Monday, Oct. 01, 1956
Take It Easy
Acting as though they were discovering and uncovering a pile of dirty linen, four segregationist members of a congressional subcommittee last week launched a windy investigation into Washington's schools. It was no secret to anyone that the D.C. schools, which started integrating two years ago, were having their troubles. But the committeemen, headed by Georgia's Representative James C. Davis,* were clearly out to make a national noise about integration--and they made some noise.
I Gotcha. His ground well prepared in advance, Subcommittee Counsel William E. Gerber of Memphis, a tough-looking, cigar-chewing product of the Crump machine, started digging for the kind of pay dirt that makes headlines. Presenting President C. Melvin Sharpe of the District board of education with a stack of papers and statistics he had not had a chance to read, Gerber started firing leading questions (and got his witness so befuddled that he once stated he agreed with Gerber's "testimony"), finally pried out an admission that "present events indicate if we had been more moderate we would have succeeded better." "Do you recall anything in the Supreme Court opinion," Gerber prompted, "that required immediate integration?" "No," said Sharpe. "I gotcha," Willie Gerber said.

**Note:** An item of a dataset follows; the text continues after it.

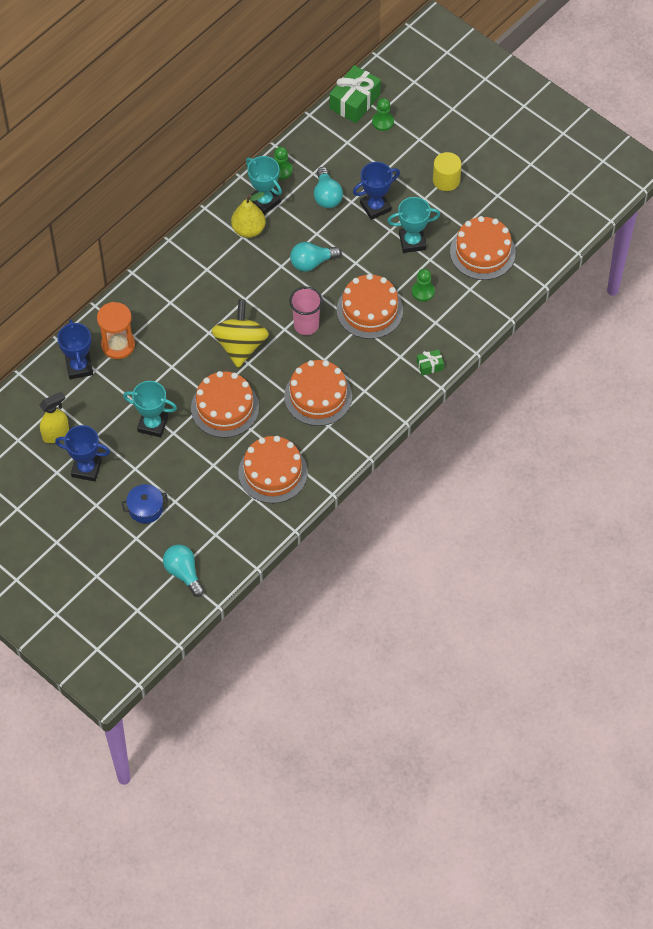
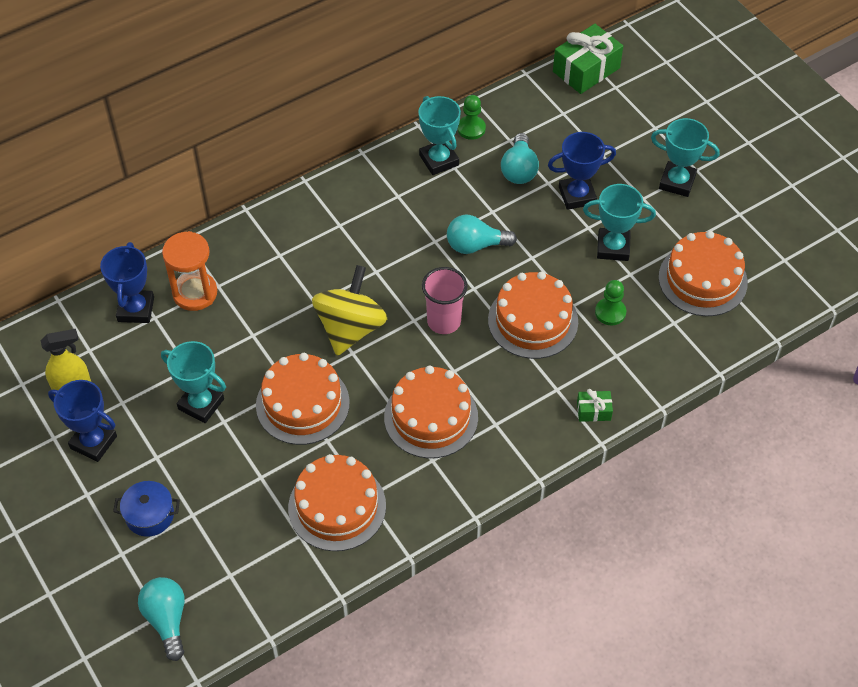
camera: 15 degrees right, 5 degrees down
yellow pear [231,192,266,238] -> none
green pawn [372,98,394,131] -> none
yellow cylinder [433,152,462,191] -> turquoise trophy [651,118,720,197]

Diligently Gerber laid on the record the results of some citywide achievement tests (which he and his staff had broken down by race) given eighth-graders in October 1955. The comparative scores only confirmed a known fact: that socially depressed and inadequately educated Negro youngsters are still several grades behind their white contemporaries in educational adaptation and achievement. In the light of these facts, prodded Gerber, "your advice to other areas of the country would be to take it easy?" Replied Witness Sharpe quietly: "Yes." And is it not true, said Gerber, that proponents of integration were "all wrong" when they estimated that the single system would reduce costs (operating expenses rose by more than $3,000,000 between 1953 and 1955). "That's right," said Sharpe.
Weil-Known Facts. What of the social problem? By week's end, teachers and principals had paraded before the subcommittee citing instances of student disorder and violence. Of each witness Gerber asked whether the number of pregnancies in their particular school had increased since integration (in many cases they had). He also extracted testimony about molestation of white girls, about thefts and fights. But not all the testimony bolstered the subcommittee's thesis that integration is a proven failure. After Hugh Smith, white principal of the formerly all-white Jefferson Junior High School (now 55% Negro) had testified on falling academic standards, Gerber asked if he had not originally "thought well of integration." "I still do," said Smith firmly. He added that successful integration would probably take a decade, but that conditions are already improving.
Throughout, the subcommittee called on no top school administrators to defend integration, asked none of the testifying teachers to suggest improvements. If the hearings demonstrated anything in their dreary recitation of well-known facts, it was simply that Negroes have suffered educationally and culturally in comparison with whites, and that the gap must be closed before they can compete on equal terms in the schools.
* At the Democratic Convention at Chicago, Davis' name was put in nomination on the first ballot by last-ditch segregationists, some of whom never switched to Stevenson.